**Directive**. Please filter the listing for the string "Издания" and copy each matching line.

**Supplied records**.
*** Block opens ***
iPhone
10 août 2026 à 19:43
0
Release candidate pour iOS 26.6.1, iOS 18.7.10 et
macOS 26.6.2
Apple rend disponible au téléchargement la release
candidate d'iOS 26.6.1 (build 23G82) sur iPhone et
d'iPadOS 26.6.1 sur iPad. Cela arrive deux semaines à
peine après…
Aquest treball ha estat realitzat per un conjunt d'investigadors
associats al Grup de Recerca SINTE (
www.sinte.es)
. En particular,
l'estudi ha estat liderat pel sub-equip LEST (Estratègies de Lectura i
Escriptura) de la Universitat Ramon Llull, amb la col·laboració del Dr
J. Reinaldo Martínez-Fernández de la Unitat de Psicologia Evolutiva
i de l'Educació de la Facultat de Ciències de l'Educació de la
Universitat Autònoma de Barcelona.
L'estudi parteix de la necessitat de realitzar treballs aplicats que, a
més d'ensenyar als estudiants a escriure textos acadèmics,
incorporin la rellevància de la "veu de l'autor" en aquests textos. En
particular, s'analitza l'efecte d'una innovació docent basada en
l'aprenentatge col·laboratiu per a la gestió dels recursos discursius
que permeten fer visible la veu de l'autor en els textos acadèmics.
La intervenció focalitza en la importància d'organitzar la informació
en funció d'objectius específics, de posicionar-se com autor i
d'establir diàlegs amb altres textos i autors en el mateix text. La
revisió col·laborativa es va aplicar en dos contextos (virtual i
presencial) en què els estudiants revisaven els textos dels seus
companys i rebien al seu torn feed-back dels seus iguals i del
*** Block closes ***
*** Block opens ***
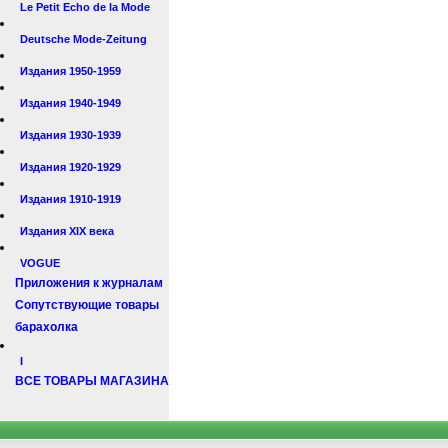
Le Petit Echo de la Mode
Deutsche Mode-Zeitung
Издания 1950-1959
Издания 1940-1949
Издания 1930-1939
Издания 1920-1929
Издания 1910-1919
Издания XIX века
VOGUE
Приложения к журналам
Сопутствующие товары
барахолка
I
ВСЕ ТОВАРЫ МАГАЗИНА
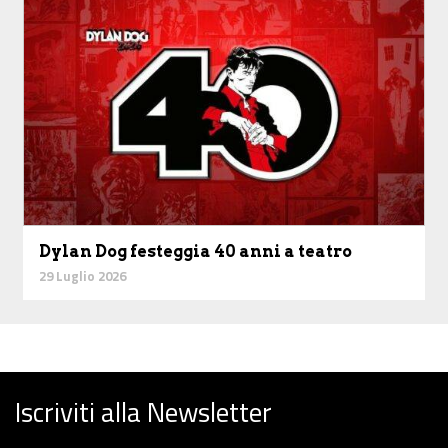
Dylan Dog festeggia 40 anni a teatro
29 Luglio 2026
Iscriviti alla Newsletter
*** Block closes ***
**Response box**.
Издания 1950-1959
Издания 1940-1949
Издания 1930-1939
Издания 1920-1929
Издания 1910-1919
Издания XIX века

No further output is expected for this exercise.